EXERCISE PASSAGE —
Charlotte Weidler (1895–1983) was a German art dealer, curator and art historian. Her dealings concerning artworks from the collections of Paul Westheim and Alfred Flechtheim during the Nazi–era have been the focus of several high-profile lawsuits.

Early activities 
Weidler was born in Berlin and dealt in modern art. Initially a close friend of the German Jewish art collector and editor of Das Kunstblatt, Paul Westheim, she later betrayed him. The exact nature of her actions regarding Westheim's art collection has been the subject of much controversy, generating lawsuits, book and articles and speculation as to her motivations.

Curator at the Carnegie Institute of Art 
Weidler began working as a curator for the Carnegie Institute in Pittsburgh while she was still in Berlin and continued after she emigrated to the United States in 1939, traveling between the two countries for work. She made the acquaintance of the Pittsburg steel magnate G. David Thompson and helped him build his collection. selected art to acquire and was responsible for bringing numerous important artworks into American museums. Reputed to be an important expert in German modern art. Weidler's correspondence with the Carnegie is considered to provide "unique insight and detail about the situation of artists in Nazi Germany" and that her exchanges with Carnegie president Homer St. Gaudens  are "an extraordinary source of information for provenance researchers about the location of artwork pre-war and the changing attitude towards modern art in Germany as the Nazis rose to power.".

Controversies and lawsuits 
Weidler's friend, the Jewish art collector Paul Westheim fled Nazi Germany for Paris in 1933, leaving his important art collection in Weidler's care. After initially helping him, she cut off contact and, at end of World War II, she told Westheim that his paintings had been lost or destroyed. However this turned out not to be true, as  after Westheim's death, Weidler began selling the very same paintings. Eventually someone who recognised one of the paintings informed Westheim's surviving family, who sued. In 2013, Westheim's daughter Margit Frenk filed a lawsuit demanded the return of four paintings estimated to be worth more than three million dollars, including Max Pechstein's "Portrait of Paul Westheim" and a watercolor by Paul Klee.

TASK A —
Select every line of the entries that contains the word "vernier".
The passage on Charlotte Weidler and the entries have nothing to do with each other.

Data records
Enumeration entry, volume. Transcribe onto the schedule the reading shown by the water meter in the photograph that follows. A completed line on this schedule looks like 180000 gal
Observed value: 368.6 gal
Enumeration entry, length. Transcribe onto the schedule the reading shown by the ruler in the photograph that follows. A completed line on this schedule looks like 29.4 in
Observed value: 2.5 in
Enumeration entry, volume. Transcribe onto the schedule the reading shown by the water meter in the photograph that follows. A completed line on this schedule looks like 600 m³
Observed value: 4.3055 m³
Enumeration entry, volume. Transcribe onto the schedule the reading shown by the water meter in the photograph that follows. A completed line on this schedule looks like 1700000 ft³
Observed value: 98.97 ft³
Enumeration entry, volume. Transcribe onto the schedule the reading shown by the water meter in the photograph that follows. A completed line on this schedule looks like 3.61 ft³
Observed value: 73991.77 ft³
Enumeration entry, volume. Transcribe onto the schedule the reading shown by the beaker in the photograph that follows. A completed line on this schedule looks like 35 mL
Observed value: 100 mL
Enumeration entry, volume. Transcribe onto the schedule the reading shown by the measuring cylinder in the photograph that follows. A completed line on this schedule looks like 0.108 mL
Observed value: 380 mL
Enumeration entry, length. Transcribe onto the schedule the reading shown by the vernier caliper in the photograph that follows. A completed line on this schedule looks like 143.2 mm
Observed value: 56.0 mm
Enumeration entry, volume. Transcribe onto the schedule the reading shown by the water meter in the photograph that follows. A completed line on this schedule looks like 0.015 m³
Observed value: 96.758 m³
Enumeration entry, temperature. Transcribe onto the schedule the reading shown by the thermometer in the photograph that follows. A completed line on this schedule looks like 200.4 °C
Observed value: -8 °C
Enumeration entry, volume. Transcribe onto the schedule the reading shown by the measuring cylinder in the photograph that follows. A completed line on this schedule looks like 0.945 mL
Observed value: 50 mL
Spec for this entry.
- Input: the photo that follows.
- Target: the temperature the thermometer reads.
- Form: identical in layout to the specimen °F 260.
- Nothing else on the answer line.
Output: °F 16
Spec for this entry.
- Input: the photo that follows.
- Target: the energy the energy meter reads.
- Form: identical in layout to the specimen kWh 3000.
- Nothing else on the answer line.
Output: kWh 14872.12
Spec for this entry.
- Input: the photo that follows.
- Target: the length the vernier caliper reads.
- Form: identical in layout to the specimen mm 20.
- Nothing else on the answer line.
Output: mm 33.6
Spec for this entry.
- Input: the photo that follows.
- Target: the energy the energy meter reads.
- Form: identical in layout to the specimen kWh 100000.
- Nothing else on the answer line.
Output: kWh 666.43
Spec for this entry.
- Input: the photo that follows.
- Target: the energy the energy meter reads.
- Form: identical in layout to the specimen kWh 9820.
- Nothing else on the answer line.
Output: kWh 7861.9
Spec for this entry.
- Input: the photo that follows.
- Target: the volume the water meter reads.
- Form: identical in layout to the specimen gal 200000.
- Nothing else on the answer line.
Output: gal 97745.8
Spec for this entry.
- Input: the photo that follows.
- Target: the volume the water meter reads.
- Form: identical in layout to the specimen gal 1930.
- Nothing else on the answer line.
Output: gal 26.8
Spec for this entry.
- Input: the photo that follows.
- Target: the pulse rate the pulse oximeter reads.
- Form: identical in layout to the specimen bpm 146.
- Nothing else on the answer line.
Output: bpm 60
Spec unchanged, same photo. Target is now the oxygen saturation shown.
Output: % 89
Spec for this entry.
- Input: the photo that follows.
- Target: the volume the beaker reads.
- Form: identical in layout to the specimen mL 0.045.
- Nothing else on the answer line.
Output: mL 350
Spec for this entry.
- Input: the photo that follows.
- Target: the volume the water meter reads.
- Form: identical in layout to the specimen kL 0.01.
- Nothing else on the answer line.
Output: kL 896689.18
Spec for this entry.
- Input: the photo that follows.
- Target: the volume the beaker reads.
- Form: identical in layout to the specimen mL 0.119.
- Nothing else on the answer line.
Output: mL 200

TASK B —
Summarize the passage on Charlotte Weidler in two sentences.

REPLY A —
Enumeration entry, length. Transcribe onto the schedule the reading shown by the vernier caliper in the photograph that follows. A completed line on this schedule looks like 143.2 mm
- Target: the length the vernier caliper reads.

REPLY B —
Charlotte Weidler (1895–1983) was a German art dealer, curator and art historian who worked as a curator for the Carnegie Institute in Pittsburgh while still in Berlin and after emigrating to the United States in 1939. When her friend Paul Westheim fled Nazi Germany in 1933, he left his art collection in her care, but she later told him the paintings had been lost or destroyed and began selling them after his death, and in 2013 his daughter Margit Frenk sued for the return of four of them.